→ Problem to solve:
Using the data below, repeat all of it precisely.

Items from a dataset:
---
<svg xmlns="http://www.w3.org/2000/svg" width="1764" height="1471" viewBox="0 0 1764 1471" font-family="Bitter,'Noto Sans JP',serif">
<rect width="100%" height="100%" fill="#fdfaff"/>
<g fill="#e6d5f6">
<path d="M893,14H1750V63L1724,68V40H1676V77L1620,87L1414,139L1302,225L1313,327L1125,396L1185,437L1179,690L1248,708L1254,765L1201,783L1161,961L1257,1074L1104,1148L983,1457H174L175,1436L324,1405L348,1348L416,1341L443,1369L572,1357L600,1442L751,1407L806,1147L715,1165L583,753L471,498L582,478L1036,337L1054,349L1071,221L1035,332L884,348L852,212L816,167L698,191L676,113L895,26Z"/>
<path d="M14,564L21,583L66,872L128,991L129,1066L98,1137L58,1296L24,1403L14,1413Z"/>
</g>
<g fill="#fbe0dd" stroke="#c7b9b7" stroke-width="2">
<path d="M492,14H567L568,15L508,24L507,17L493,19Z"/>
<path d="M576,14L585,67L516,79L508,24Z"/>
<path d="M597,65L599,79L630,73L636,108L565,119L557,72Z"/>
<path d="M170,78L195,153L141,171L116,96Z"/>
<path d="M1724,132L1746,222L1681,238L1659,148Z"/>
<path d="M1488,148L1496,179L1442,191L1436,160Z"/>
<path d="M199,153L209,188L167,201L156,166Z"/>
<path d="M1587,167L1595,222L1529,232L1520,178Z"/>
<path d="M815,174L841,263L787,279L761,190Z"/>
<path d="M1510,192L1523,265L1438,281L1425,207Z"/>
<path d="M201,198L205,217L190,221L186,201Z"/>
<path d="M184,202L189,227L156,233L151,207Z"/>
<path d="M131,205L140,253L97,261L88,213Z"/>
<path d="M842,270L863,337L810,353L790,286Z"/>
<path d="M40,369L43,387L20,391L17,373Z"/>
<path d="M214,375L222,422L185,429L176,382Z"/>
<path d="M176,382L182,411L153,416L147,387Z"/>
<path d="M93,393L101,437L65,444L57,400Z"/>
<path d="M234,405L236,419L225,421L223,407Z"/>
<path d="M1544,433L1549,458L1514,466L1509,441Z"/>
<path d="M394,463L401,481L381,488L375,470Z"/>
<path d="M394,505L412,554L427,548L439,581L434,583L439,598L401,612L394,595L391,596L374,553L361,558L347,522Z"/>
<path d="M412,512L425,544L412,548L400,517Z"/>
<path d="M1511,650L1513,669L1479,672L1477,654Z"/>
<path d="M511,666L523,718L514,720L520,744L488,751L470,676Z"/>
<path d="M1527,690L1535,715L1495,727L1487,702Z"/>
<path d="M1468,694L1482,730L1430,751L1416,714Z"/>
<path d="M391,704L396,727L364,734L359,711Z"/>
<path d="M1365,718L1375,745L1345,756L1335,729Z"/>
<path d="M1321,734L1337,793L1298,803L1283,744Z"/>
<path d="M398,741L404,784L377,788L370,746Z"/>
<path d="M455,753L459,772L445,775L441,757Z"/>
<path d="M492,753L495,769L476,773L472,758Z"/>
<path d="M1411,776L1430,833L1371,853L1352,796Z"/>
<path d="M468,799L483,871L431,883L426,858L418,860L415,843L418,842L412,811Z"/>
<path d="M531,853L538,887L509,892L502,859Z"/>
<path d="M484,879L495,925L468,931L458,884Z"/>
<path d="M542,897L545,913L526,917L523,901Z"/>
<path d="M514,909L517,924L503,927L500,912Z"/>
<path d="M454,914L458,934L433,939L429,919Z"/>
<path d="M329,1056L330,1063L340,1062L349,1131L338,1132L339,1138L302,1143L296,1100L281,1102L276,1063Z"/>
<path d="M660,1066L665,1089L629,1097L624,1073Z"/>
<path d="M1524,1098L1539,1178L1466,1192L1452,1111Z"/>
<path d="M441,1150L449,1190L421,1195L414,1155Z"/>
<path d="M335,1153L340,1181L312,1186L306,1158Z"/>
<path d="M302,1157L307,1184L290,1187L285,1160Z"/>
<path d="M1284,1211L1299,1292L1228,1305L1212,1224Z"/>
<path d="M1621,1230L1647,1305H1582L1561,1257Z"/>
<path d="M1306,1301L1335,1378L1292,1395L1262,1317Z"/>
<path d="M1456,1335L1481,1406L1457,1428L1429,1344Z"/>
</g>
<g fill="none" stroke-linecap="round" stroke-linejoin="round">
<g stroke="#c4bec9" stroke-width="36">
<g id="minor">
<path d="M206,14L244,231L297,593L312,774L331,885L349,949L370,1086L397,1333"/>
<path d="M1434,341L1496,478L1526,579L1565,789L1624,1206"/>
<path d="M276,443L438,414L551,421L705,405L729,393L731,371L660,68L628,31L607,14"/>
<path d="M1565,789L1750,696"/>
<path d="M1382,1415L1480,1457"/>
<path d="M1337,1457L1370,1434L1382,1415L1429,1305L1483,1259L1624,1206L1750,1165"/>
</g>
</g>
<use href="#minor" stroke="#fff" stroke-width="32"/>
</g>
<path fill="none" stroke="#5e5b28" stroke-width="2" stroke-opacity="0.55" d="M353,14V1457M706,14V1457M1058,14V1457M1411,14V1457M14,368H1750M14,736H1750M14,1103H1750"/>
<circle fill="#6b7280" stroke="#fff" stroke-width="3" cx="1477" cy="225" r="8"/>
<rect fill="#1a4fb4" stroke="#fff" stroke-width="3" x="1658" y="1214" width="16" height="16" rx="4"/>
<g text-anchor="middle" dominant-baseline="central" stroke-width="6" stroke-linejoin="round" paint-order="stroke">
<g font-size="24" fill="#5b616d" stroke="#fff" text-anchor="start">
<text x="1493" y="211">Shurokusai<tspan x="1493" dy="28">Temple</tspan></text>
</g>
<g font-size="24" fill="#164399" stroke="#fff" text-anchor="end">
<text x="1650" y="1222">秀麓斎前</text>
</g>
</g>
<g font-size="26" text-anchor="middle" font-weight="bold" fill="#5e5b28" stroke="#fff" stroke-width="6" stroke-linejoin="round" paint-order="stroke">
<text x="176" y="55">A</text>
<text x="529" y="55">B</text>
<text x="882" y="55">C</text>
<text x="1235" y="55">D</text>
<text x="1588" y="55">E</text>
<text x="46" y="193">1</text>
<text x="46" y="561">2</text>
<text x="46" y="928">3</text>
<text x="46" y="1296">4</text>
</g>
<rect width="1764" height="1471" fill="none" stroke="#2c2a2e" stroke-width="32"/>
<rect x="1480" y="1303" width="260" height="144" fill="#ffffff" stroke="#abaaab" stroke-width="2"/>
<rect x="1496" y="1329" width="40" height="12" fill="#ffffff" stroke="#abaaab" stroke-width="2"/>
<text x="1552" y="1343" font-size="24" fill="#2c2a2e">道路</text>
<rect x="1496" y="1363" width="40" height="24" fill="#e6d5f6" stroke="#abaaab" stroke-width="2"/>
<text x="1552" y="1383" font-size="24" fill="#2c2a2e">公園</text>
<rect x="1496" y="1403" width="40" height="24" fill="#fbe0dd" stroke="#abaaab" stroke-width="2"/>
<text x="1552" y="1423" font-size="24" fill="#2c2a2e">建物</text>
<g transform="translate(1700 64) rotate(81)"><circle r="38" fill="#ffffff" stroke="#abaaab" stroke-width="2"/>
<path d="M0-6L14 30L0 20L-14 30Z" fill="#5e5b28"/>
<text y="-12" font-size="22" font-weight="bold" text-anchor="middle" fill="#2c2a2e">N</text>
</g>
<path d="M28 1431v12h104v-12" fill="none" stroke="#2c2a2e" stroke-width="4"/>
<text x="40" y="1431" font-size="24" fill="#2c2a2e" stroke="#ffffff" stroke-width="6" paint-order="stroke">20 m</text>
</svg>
---
→ Task response:
<svg xmlns="http://www.w3.org/2000/svg" width="1764" height="1471" viewBox="0 0 1764 1471" font-family="Bitter,'Noto Sans JP',serif">
<rect width="100%" height="100%" fill="#fdfaff"/>
<g fill="#e6d5f6">
<path d="M893,14H1750V63L1724,68V40H1676V77L1620,87L1414,139L1302,225L1313,327L1125,396L1185,437L1179,690L1248,708L1254,765L1201,783L1161,961L1257,1074L1104,1148L983,1457H174L175,1436L324,1405L348,1348L416,1341L443,1369L572,1357L600,1442L751,1407L806,1147L715,1165L583,753L471,498L582,478L1036,337L1054,349L1071,221L1035,332L884,348L852,212L816,167L698,191L676,113L895,26Z"/>
<path d="M14,564L21,583L66,872L128,991L129,1066L98,1137L58,1296L24,1403L14,1413Z"/>
</g>
<g fill="#fbe0dd" stroke="#c7b9b7" stroke-width="2">
<path d="M492,14H567L568,15L508,24L507,17L493,19Z"/>
<path d="M576,14L585,67L516,79L508,24Z"/>
<path d="M597,65L599,79L630,73L636,108L565,119L557,72Z"/>
<path d="M170,78L195,153L141,171L116,96Z"/>
<path d="M1724,132L1746,222L1681,238L1659,148Z"/>
<path d="M1488,148L1496,179L1442,191L1436,160Z"/>
<path d="M199,153L209,188L167,201L156,166Z"/>
<path d="M1587,167L1595,222L1529,232L1520,178Z"/>
<path d="M815,174L841,263L787,279L761,190Z"/>
<path d="M1510,192L1523,265L1438,281L1425,207Z"/>
<path d="M201,198L205,217L190,221L186,201Z"/>
<path d="M184,202L189,227L156,233L151,207Z"/>
<path d="M131,205L140,253L97,261L88,213Z"/>
<path d="M842,270L863,337L810,353L790,286Z"/>
<path d="M40,369L43,387L20,391L17,373Z"/>
<path d="M214,375L222,422L185,429L176,382Z"/>
<path d="M176,382L182,411L153,416L147,387Z"/>
<path d="M93,393L101,437L65,444L57,400Z"/>
<path d="M234,405L236,419L225,421L223,407Z"/>
<path d="M1544,433L1549,458L1514,466L1509,441Z"/>
<path d="M394,463L401,481L381,488L375,470Z"/>
<path d="M394,505L412,554L427,548L439,581L434,583L439,598L401,612L394,595L391,596L374,553L361,558L347,522Z"/>
<path d="M412,512L425,544L412,548L400,517Z"/>
<path d="M1511,650L1513,669L1479,672L1477,654Z"/>
<path d="M511,666L523,718L514,720L520,744L488,751L470,676Z"/>
<path d="M1527,690L1535,715L1495,727L1487,702Z"/>
<path d="M1468,694L1482,730L1430,751L1416,714Z"/>
<path d="M391,704L396,727L364,734L359,711Z"/>
<path d="M1365,718L1375,745L1345,756L1335,729Z"/>
<path d="M1321,734L1337,793L1298,803L1283,744Z"/>
<path d="M398,741L404,784L377,788L370,746Z"/>
<path d="M455,753L459,772L445,775L441,757Z"/>
<path d="M492,753L495,769L476,773L472,758Z"/>
<path d="M1411,776L1430,833L1371,853L1352,796Z"/>
<path d="M468,799L483,871L431,883L426,858L418,860L415,843L418,842L412,811Z"/>
<path d="M531,853L538,887L509,892L502,859Z"/>
<path d="M484,879L495,925L468,931L458,884Z"/>
<path d="M542,897L545,913L526,917L523,901Z"/>
<path d="M514,909L517,924L503,927L500,912Z"/>
<path d="M454,914L458,934L433,939L429,919Z"/>
<path d="M329,1056L330,1063L340,1062L349,1131L338,1132L339,1138L302,1143L296,1100L281,1102L276,1063Z"/>
<path d="M660,1066L665,1089L629,1097L624,1073Z"/>
<path d="M1524,1098L1539,1178L1466,1192L1452,1111Z"/>
<path d="M441,1150L449,1190L421,1195L414,1155Z"/>
<path d="M335,1153L340,1181L312,1186L306,1158Z"/>
<path d="M302,1157L307,1184L290,1187L285,1160Z"/>
<path d="M1284,1211L1299,1292L1228,1305L1212,1224Z"/>
<path d="M1621,1230L1647,1305H1582L1561,1257Z"/>
<path d="M1306,1301L1335,1378L1292,1395L1262,1317Z"/>
<path d="M1456,1335L1481,1406L1457,1428L1429,1344Z"/>
</g>
<g fill="none" stroke-linecap="round" stroke-linejoin="round">
<g stroke="#c4bec9" stroke-width="36">
<g id="minor">
<path d="M206,14L244,231L297,593L312,774L331,885L349,949L370,1086L397,1333"/>
<path d="M1434,341L1496,478L1526,579L1565,789L1624,1206"/>
<path d="M276,443L438,414L551,421L705,405L729,393L731,371L660,68L628,31L607,14"/>
<path d="M1565,789L1750,696"/>
<path d="M1382,1415L1480,1457"/>
<path d="M1337,1457L1370,1434L1382,1415L1429,1305L1483,1259L1624,1206L1750,1165"/>
</g>
</g>
<use href="#minor" stroke="#fff" stroke-width="32"/>
</g>
<path fill="none" stroke="#5e5b28" stroke-width="2" stroke-opacity="0.55" d="M353,14V1457M706,14V1457M1058,14V1457M1411,14V1457M14,368H1750M14,736H1750M14,1103H1750"/>
<circle fill="#6b7280" stroke="#fff" stroke-width="3" cx="1477" cy="225" r="8"/>
<rect fill="#1a4fb4" stroke="#fff" stroke-width="3" x="1658" y="1214" width="16" height="16" rx="4"/>
<g text-anchor="middle" dominant-baseline="central" stroke-width="6" stroke-linejoin="round" paint-order="stroke">
<g font-size="24" fill="#5b616d" stroke="#fff" text-anchor="start">
<text x="1493" y="211">Shurokusai<tspan x="1493" dy="28">Temple</tspan></text>
</g>
<g font-size="24" fill="#164399" stroke="#fff" text-anchor="end">
<text x="1650" y="1222">秀麓斎前</text>
</g>
</g>
<g font-size="26" text-anchor="middle" font-weight="bold" fill="#5e5b28" stroke="#fff" stroke-width="6" stroke-linejoin="round" paint-order="stroke">
<text x="176" y="55">A</text>
<text x="529" y="55">B</text>
<text x="882" y="55">C</text>
<text x="1235" y="55">D</text>
<text x="1588" y="55">E</text>
<text x="46" y="193">1</text>
<text x="46" y="561">2</text>
<text x="46" y="928">3</text>
<text x="46" y="1296">4</text>
</g>
<rect width="1764" height="1471" fill="none" stroke="#2c2a2e" stroke-width="32"/>
<rect x="1480" y="1303" width="260" height="144" fill="#ffffff" stroke="#abaaab" stroke-width="2"/>
<rect x="1496" y="1329" width="40" height="12" fill="#ffffff" stroke="#abaaab" stroke-width="2"/>
<text x="1552" y="1343" font-size="24" fill="#2c2a2e">道路</text>
<rect x="1496" y="1363" width="40" height="24" fill="#e6d5f6" stroke="#abaaab" stroke-width="2"/>
<text x="1552" y="1383" font-size="24" fill="#2c2a2e">公園</text>
<rect x="1496" y="1403" width="40" height="24" fill="#fbe0dd" stroke="#abaaab" stroke-width="2"/>
<text x="1552" y="1423" font-size="24" fill="#2c2a2e">建物</text>
<g transform="translate(1700 64) rotate(81)"><circle r="38" fill="#ffffff" stroke="#abaaab" stroke-width="2"/>
<path d="M0-6L14 30L0 20L-14 30Z" fill="#5e5b28"/>
<text y="-12" font-size="22" font-weight="bold" text-anchor="middle" fill="#2c2a2e">N</text>
</g>
<path d="M28 1431v12h104v-12" fill="none" stroke="#2c2a2e" stroke-width="4"/>
<text x="40" y="1431" font-size="24" fill="#2c2a2e" stroke="#ffffff" stroke-width="6" paint-order="stroke">20 m</text>
</svg>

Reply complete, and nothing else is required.